Ce sont les dernières déclarations du Premier ministre, dimanche, réitérées cette semaine au Parlement, jugeant "impossible" un retour de l'âge de départ en retraite à 62 ans, qui ont fait exploser la fragile architecture des négociations.
"A mes yeux, on ne (peut) pas revenir à 62, supprimer la réforme des retraites et retrouver l'équilibre financier", a plaidé en vain le Premier ministre mercredi devant les sénateurs.
- "Carte sur table" -
"Les 62 ans, c'est la question centrale", a répliqué Sophie Binet.
Selon un sondage Elabe pour BFMTV publié mercredi, 50% des personnes sondées souhaitent que, dans les prochaines semaines, une motion de censure soit adoptée contre le gouvernement de François Bayrou sur le sujet des retraites.Et elles sont 56% à souhaiter revenir à 62 ans (contre 62% en janvier).
La CFDT, qui reste elle dans les négociations, "s'affranchit" désormais "de la lettre de cadrage" du gouvernement et appelle à "un autre" conclave."On va vraiment appliquer le sans totem ni tabou", assure Marylise Léon (CFDT).
Dès jeudi après-midi, "on joue carte sur table.Chacun dit pourquoi il est là et qu'est-ce qu'il est prêt à faire", insiste la leader de la CFDT, interrogée en marge d'un déplacement à Orléans par l'AFP."Si tout le monde est venu par politesse parce que le Premier ministre nous l'a demandé, ça n'a aucun sens", ajoute-t-elle, s'interrogeant sur les ambitions du patronat qui n'a jamais montré "depuis le début, une proposition d'ouverture sur la pénibilité", entre autres.
Reste que les concertations sur les retraites, engagées fin février entre partenaires sociaux et prévues pour trois mois, ont plus que jamais du plomb dans l'aile.

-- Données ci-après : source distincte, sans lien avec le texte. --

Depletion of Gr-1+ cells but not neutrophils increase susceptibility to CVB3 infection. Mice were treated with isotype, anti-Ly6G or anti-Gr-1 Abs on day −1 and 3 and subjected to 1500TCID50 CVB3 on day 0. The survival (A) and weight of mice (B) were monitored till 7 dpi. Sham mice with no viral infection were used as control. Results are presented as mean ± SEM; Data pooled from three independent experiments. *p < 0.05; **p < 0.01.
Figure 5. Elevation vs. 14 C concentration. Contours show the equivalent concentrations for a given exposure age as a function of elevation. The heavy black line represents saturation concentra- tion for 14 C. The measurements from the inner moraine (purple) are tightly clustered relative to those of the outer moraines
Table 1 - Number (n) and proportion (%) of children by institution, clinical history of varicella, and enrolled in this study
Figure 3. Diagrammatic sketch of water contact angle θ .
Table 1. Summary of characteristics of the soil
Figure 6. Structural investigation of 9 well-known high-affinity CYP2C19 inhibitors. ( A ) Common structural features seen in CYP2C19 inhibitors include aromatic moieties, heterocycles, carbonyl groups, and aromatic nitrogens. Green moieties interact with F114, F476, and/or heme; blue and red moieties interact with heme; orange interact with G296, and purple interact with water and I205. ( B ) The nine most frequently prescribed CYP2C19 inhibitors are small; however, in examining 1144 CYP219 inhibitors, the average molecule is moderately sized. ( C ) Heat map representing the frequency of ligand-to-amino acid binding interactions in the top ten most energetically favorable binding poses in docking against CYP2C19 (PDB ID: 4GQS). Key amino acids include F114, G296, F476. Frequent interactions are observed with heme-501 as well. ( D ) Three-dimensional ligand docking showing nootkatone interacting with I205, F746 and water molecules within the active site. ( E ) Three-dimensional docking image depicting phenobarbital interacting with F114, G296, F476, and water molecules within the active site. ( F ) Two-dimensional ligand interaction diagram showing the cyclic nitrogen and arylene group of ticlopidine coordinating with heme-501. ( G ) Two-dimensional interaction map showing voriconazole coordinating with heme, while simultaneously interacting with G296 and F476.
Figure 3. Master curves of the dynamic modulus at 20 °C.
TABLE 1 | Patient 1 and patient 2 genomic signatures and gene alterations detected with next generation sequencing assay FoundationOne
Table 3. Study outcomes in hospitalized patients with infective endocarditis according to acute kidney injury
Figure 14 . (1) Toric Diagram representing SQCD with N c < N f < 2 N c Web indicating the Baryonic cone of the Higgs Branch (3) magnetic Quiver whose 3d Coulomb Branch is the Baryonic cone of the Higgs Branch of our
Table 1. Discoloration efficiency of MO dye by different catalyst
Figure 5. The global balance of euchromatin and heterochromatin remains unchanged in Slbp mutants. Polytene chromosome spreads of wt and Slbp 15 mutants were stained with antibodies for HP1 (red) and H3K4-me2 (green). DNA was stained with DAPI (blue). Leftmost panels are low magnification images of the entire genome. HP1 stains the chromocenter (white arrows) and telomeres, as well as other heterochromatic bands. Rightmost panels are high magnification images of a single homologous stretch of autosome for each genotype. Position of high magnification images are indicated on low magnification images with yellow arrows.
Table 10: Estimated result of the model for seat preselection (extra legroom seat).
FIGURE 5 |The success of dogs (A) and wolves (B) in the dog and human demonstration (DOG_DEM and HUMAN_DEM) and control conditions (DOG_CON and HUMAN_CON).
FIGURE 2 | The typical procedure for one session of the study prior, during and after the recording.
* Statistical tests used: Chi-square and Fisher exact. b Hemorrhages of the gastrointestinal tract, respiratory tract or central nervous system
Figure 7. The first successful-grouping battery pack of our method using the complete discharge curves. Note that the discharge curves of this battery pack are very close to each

Force ouvrière, troisième organisation syndicale, a claqué la porte des négociations dès la première réunion le 27 février, en dénonçant une "mascarade" après l'exigence de François Bayrou de rétablir l'équilibre financier du système de retraites en 2030.
Côté patronal, la plus petite des trois organisations, l'U2P (artisans, commerçants et professions libérales) a aussi quitté le "conclave" mardi estimant que l'équilibre du régime des retraites "imposera de repousser l'âge légal de départ au-delà de 64 ans", sauf pour les métiers difficiles.
Le Medef, première organisation patronale, a dit mercredi par la voix de son président Patrick Martin vouloir "laisser sa chance" à la discussion estimant toutefois que "tous les partenaires sociaux, les politiques a fortiori, doivent prendre en compte cette situation des finances publiques qui devient critique".